Une situation antagoniste qui se vérifie également dans le partenariat économique du Bénin avec son voisin à l’Est, le Nigeria. En effet, si le pays de Muhammadu Buhari est son plus gros partenaire commercial, l’État béninois reste donc très dépendant de l’économie nigériane. Son ralentissement, constaté par l’agence entre 2014 et 2016, a eu des conséquences négatives sur l’économie du Bénin, et sur ses revenus financiers extérieurs. Une situation qui devrait, en revanche, peu à peu se dissiper, portée par la reprise nigériane et la création, de la part des autorités béninoises, de nouvelles réformes. Des mesures qui établissent, par exemple, une nouvelle tarification destinée à réduire le commerce de réexportation.
Autre frein à la croissance mis en lumière dans le rapport, les pénuries d’énergies.
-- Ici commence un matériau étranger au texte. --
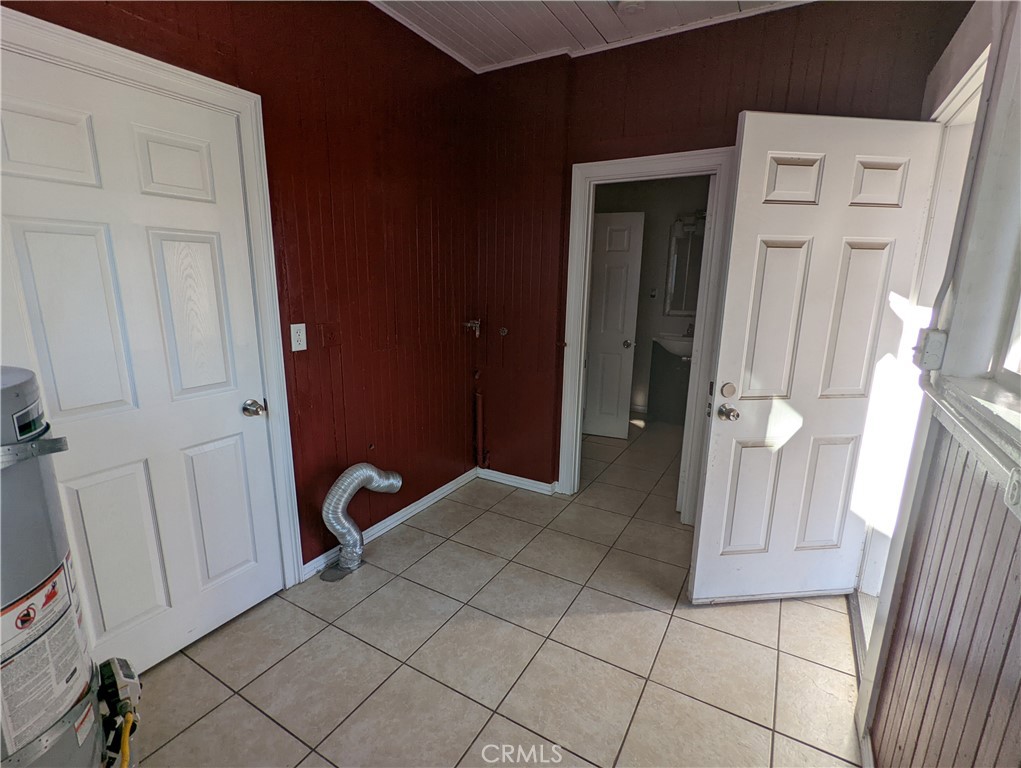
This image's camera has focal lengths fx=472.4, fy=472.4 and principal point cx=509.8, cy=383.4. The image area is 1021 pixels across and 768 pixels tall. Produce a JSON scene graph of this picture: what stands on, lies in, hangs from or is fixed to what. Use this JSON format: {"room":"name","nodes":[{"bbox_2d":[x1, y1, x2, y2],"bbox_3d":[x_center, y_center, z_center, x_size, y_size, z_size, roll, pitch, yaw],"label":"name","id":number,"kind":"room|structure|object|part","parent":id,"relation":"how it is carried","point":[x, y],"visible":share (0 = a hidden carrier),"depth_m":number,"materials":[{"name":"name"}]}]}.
{"room":"laundry room","nodes":[
{"label":"laundry room","id":0,"kind":"room"},
{"bbox_2d":[0,0,478,585],"bbox_3d":[-1.185,-0.312,1.754,0.146,2.741,3.863,8,15,29],"label":"left wall","id":1,"kind":"structure","parent":0,"point":[273,150],"depth_m":2.37,"materials":[{"name":"red"}]},
{"bbox_2d":[0,5,304,595],"bbox_3d":[-1.235,0.022,1.699,0.152,2.128,0.945,8,15,29],"label":"door frame","id":2,"kind":"structure","parent":1,"relation":"attached to","point":[254,165],"depth_m":1.83,"materials":[{"name":"white paint"}]},
{"bbox_2d":[0,42,288,678],"bbox_3d":[-1.255,0.071,1.658,0.118,2.023,0.802,8,15,29],"label":"white door","id":3,"kind":"structure","parent":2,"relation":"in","point":[116,513],"depth_m":1.64,"materials":[{"name":"white paint"}]},
{"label":"panel","id":4,"kind":"part","parent":3,"relation":"part of","materials":[{"name":"white paint"}]},
{"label":"panel","id":5,"kind":"part","parent":3,"relation":"part of","materials":[{"name":"white paint"}]},
{"bbox_3d":[-1.072,0.103,1.995,0.081,0.062,0.071,8,15,29],"label":"doorknob","id":6,"kind":"part","parent":3,"relation":"part of","materials":[{"name":"silver metal"}]},
{"bbox_2d":[290,323,306,351],"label":"electrical outlet","id":7,"kind":"object","parent":1,"relation":"attached to","point":[294,334],"visible":0.98,"depth_m":2.11,"materials":[{"name":"white plastic"}]},
{"bbox_2d":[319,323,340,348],"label":"wall plate","id":8,"kind":"object","parent":1,"relation":"attached to","point":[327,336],"visible":0.98,"depth_m":2.29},
{"bbox_2d":[301,467,479,580],"bbox_3d":[-0.689,0.811,2.831,0.017,0.082,1.797,8,15,29],"label":"baseboard","id":9,"kind":"structure","parent":1,"relation":"attached to","point":[440,494],"depth_m":2.82,"materials":[{"name":"white paint"}]},
{"bbox_2d":[462,318,481,337],"bbox_3d":[-0.261,-0.386,3.254,0.107,0.128,0.105,8,15,29],"label":"water valve","id":10,"kind":"object","parent":1,"relation":"attached to","point":[470,323],"visible":0.98,"depth_m":3.26,"materials":[{"name":"silver metal"}]},
{"bbox_2d":[121,420,867,767],"bbox_3d":[0.475,0.996,2.506,3.241,0.100,6.478,8,15,29],"label":"tile floor","id":11,"kind":"structure","parent":0,"point":[419,564],"depth_m":1.87,"materials":[{"name":"beige tile"}]},
{"bbox_2d":[0,365,134,767],"bbox_3d":[-1.044,0.603,0.906,0.454,1.231,0.447,8,15,29],"label":"water heater","id":12,"kind":"object","parent":11,"relation":"on","point":[18,395],"visible":0.99,"depth_m":0.88,"materials":[{"name":"metal"}]},
{"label":"strap","id":13,"kind":"part","parent":12,"relation":"part of","materials":[{"name":"metal"}]},
{"bbox_2d":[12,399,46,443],"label":"water heater sticker","id":14,"kind":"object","parent":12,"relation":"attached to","point":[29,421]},
{"bbox_2d":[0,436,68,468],"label":"water heater strap","id":15,"kind":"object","parent":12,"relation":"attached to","point":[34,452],"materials":[{"name":"silver metal"}]},
{"bbox_2d":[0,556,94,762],"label":"warning label","id":16,"kind":"object","parent":12,"relation":"attached to","point":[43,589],"visible":0.98,"depth_m":0.89,"materials":[{"name":"white paper"}]},
{"bbox_2d":[97,655,141,767],"bbox_3d":[-0.863,0.748,1.034,0.175,0.212,0.119,8,15,29],"label":"gas valve","id":17,"kind":"object","parent":12,"relation":"attached to","point":[110,665],"visible":0.95,"depth_m":1.03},
{"bbox_2d":[117,709,136,767],"bbox_3d":[-0.832,0.857,1.027,0.062,0.277,0.243,-7,15,-31],"label":"yellow hose","id":18,"kind":"object","parent":12,"relation":"attached to","point":[127,731],"visible":0.84,"depth_m":1.02,"materials":[{"name":"yellow plastic"}]},
{"bbox_2d":[318,464,401,580],"bbox_3d":[-0.774,0.657,2.474,0.250,0.538,0.463,8,15,29],"label":"dryer vent hose","id":19,"kind":"object","parent":11,"relation":"on","point":[348,490],"visible":0.98,"depth_m":2.37,"materials":[{"name":"silver metal"}]},
{"bbox_2d":[646,338,692,424],"bbox_3d":[1.818,-0.011,4.849,0.721,0.894,0.553,8,15,29],"label":"bathroom vanity","id":20,"kind":"object","parent":11,"relation":"on","point":[666,382],"visible":0.54,"depth_m":4.85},
{"bbox_2d":[654,332,692,359],"bbox_3d":[1.751,-0.389,4.742,0.587,0.280,0.485,8,15,29],"label":"sink","id":21,"kind":"object","parent":20,"relation":"in","point":[668,344],"visible":0.6,"depth_m":4.67,"materials":[{"name":"white ceramic"}]},
{"bbox_2d":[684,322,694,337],"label":"faucet","id":22,"kind":"object","parent":21,"relation":"on","point":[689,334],"visible":0.65,"depth_m":4.68,"materials":[{"name":"metal"}]},
{"bbox_2d":[370,0,810,71],"bbox_3d":[-0.056,-1.536,0.831,3.487,0.111,4.546,8,15,29],"label":"ceiling","id":23,"kind":"structure","parent":0,"point":[496,60],"depth_m":2.39,"materials":[{"name":"white paint"}]},
{"bbox_2d":[614,0,645,13],"bbox_3d":[0.567,-1.767,2.206,0.145,0.044,0.141,8,15,29],"label":"smoke detector","id":24,"kind":"object","parent":23,"relation":"attached to","point":[631,5],"visible":0.99,"depth_m":2.20,"materials":[{"name":"white"}]},
{"bbox_2d":[592,175,709,425],"bbox_3d":[1.506,-0.976,4.928,2.037,2.746,0.225,8,15,29],"label":"bathroom wall","id":25,"kind":"structure","parent":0,"point":[644,266],"depth_m":4.86,"materials":[{"name":"paint"}]},
{"bbox_2d":[584,211,643,438],"bbox_3d":[0.754,-0.511,4.378,0.772,2.022,0.163,5,14,19],"label":"bathroom door","id":26,"kind":"structure","parent":25,"relation":"in","point":[625,273],"depth_m":4.29,"materials":[{"name":"white paint"}]},
{"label":"knob","id":27,"kind":"part","parent":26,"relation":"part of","materials":[{"name":"metal"}]},
{"bbox_2d":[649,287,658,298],"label":"bathroom outlet","id":28,"kind":"object","parent":25,"relation":"attached to","point":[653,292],"visible":0.99,"depth_m":4.94,"materials":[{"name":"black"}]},
{"bbox_2d":[665,222,704,315],"bbox_3d":[1.932,-1.108,4.702,0.665,0.893,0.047,8,15,29],"label":"mirror","id":29,"kind":"object","parent":25,"relation":"attached to","point":[678,247],"visible":0.44,"depth_m":4.78,"materials":[{"name":"mirror"}]},
{"bbox_2d":[674,209,705,235],"bbox_3d":[1.855,-1.585,4.606,0.472,0.194,0.171,8,15,29],"label":"vanity light","id":30,"kind":"object","parent":25,"relation":"attached to","point":[700,214],"visible":0.52,"depth_m":4.62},
{"bbox_2d":[470,0,967,508],"bbox_3d":[0.871,-0.513,2.760,2.582,2.775,0.131,8,15,29],"label":"back wall","id":31,"kind":"structure","parent":0,"point":[726,133],"depth_m":2.68,"materials":[{"name":"wood"}]},
{"bbox_2d":[473,391,487,469],"bbox_3d":[-0.218,0.340,3.456,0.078,0.590,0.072,8,15,29],"label":"pipe","id":32,"kind":"object","parent":31,"relation":"attached to","point":[479,406],"visible":0.99,"depth_m":3.44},
{"bbox_2d":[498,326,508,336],"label":"faucet handle","id":33,"kind":"object","parent":31,"relation":"attached to","point":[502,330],"visible":0.98,"depth_m":3.24,"materials":[{"name":"metal"}]},
{"bbox_2d":[477,467,557,494],"bbox_3d":[0.100,0.706,3.368,0.877,0.079,0.021,8,15,29],"label":"baseboard","id":34,"kind":"structure","parent":31,"relation":"attached to","point":[524,482],"depth_m":3.40,"materials":[{"name":"white paint"}]},
{"bbox_2d":[557,143,739,519],"bbox_3d":[0.810,-0.227,2.937,0.952,2.121,0.173,8,15,29],"label":"door frame","id":35,"kind":"structure","parent":31,"relation":"attached to","point":[640,169],"depth_m":2.82,"materials":[{"name":"white paint"}]},
{"bbox_2d":[857,0,1020,767],"bbox_3d":[0.930,-0.047,0.647,0.163,2.788,4.167,8,15,29],"label":"right wall","id":36,"kind":"structure","parent":0,"point":[1019,43],"depth_m":1.11,"materials":[{"name":"paint"}]},
{"bbox_2d":[851,43,988,611],"bbox_3d":[1.494,0.059,1.644,0.161,2.171,1.072,8,15,29],"label":"door frame","id":37,"kind":"structure","parent":36,"relation":"attached to","point":[962,91],"depth_m":1.84,"materials":[{"name":"white paint"}]},
{"bbox_2d":[687,108,947,604],"bbox_3d":[1.246,-0.001,1.987,0.787,2.062,0.175,-1,13,-7],"label":"open door","id":38,"kind":"structure","parent":37,"relation":"attached to","point":[753,387],"depth_m":1.94,"materials":[{"name":"white paint"}]},
{"bbox_3d":[0.945,0.124,2.075,0.071,0.064,0.091,-1,13,-7],"label":"doorknob","id":39,"kind":"part","parent":38,"relation":"part of","materials":[{"name":"silver metal"}]},
{"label":"panel","id":40,"kind":"part","parent":38,"relation":"part of","materials":[{"name":"white paint"}]},
{"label":"panel","id":41,"kind":"part","parent":38,"relation":"part of","materials":[{"name":"white paint"}]},
{"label":"panel","id":42,"kind":"part","parent":38,"relation":"part of","materials":[{"name":"white paint"}]},
{"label":"panel","id":43,"kind":"part","parent":38,"relation":"part of","materials":[{"name":"white paint"}]},
{"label":"panel","id":44,"kind":"part","parent":38,"relation":"part of","materials":[{"name":"white paint"}]},
{"bbox_2d":[913,327,947,369],"bbox_3d":[1.141,-0.093,1.291,0.052,0.115,0.070,8,15,29],"label":"electrical box","id":45,"kind":"object","parent":36,"relation":"attached to","point":[929,351],"visible":0.94,"depth_m":1.27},
{"bbox_2d":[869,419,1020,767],"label":"wood paneling","id":46,"kind":"structure","parent":36,"relation":"attached to","point":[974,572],"depth_m":1.06,"materials":[{"name":"wood"}]},
{"bbox_2d":[922,370,1020,515],"bbox_3d":[0.884,0.142,0.770,0.156,0.114,1.347,8,15,29],"label":"window sill","id":47,"kind":"structure","parent":36,"relation":"attached to","point":[979,401],"depth_m":0.98,"materials":[{"name":"white paint"}]},
{"bbox_2d":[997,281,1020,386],"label":"window","id":48,"kind":"structure","parent":36,"relation":"in","point":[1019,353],"depth_m":1.14,"materials":[{"name":"white"}]},
{"bbox_2d":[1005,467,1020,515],"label":"wall outlet","id":49,"kind":"object","parent":36,"relation":"attached to","point":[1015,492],"visible":0.98,"depth_m":0.83,"materials":[{"name":"white plastic"}]},
{"bbox_2d":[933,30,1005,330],"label":"electrical conduit","id":50,"kind":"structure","parent":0,"point":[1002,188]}
]}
Selon les experts, elles représentent une réelle menace pour le dynamisme du pays. Une inquiétude cependant balayée par d’autres conclusions qui notent des améliorations progressives dans ce secteur, grâce aux investissements qui ont été faits en matière d’infrastructures.
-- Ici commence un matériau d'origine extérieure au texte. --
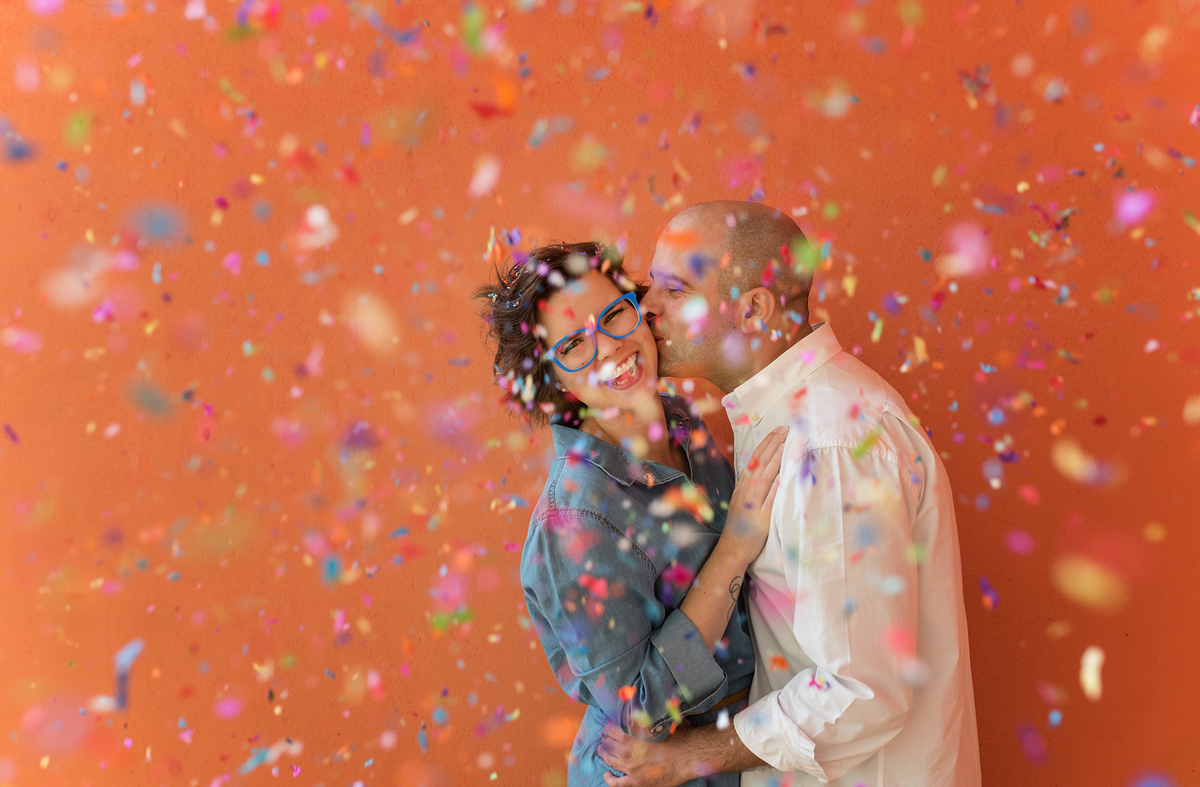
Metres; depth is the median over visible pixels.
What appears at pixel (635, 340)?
woman
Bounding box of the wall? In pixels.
[0,0,1199,782]
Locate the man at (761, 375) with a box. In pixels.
[577,198,976,786]
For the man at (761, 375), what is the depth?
2.44 m
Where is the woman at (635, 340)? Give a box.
[477,236,799,786]
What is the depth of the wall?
3.01 m
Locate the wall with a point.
(948, 385)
Un programme de réformes salué par S&P Global...
Autre geste salué par S&P, les récentes réformes mises en place par le gouvernement destinées à booster la croissance. Pour l’agence, l’agenda de réformes du gouvernement démontre d’ailleurs une « approche politique proactive », dont l’axe principal a été le renforcement de la gouvernance publique. D’autres nouvelles lois, dont la finalité est l’amélioration du climat des affaires et la création de tribunaux commerciaux, ainsi que l’adoption d’une série de décrets et de lois visant à accroître la transparence – notamment dans les marchés publics – soutiendront, si elles sont « rapidement appliquées », le PIB. Une prévision qui, pour l’agence, emmènera une redynamisation de la confiance des investisseurs étrangers, compte tenu surtout du solide bilan du Bénin en matière de stabilité démocratique
… mais encore insuffisantes
Des conclusions plutôt optimistes, ramenées cependant à la réalité des « exigences sociales élevées », du chômage et des grèves, qui « limiteront probablement la mise en œuvre de politiques plus controversées, telles que le transfert de la gestion des secteurs publics clés vers le secteur privé ». D’après les experts de l’agence, les niveaux de revenu du pays sont encore trop bas et les faiblesses structurelles, importantes. Leur espoir ? Que les investissements publics et privés conduisent à une réelle croissance du PIB dans les prochaines années.
Les auditeurs avouent en effet que leur note a été contrainte à cause du faible revenu par habitant (1 000 dollars), d’importants besoins budgétaires extérieurs et de la rapide augmentation de la dette publique. En outre, l’agence considère que la place du Bénin au sein de l’Union économique et monétaire de l’Ouest africain (UEMOA) limite sa marge de manœuvre en termes de politique monétaire, bien que cela réduise tout de même les risques extérieurs et ancre non sans succès une faible inflation.
Une note encore corrigible
Concernant sa note, l’agence stipule tout de même que celle-ci n’est pas immuable. Si ses perspectives se vérifient, que le déficit extérieur et la dette publique diminuent, alors elle pourra envisager de l’augmenter. À l’inverse, les auditeurs se réservent le droit de l’abaisser si les réformes économiques annoncées ralentissent, si la dette publique et les intérêts augmentent considérablement, ce qui conduirait notamment à une croissance plus lente du PIB, ou à un dérapage budgétaire.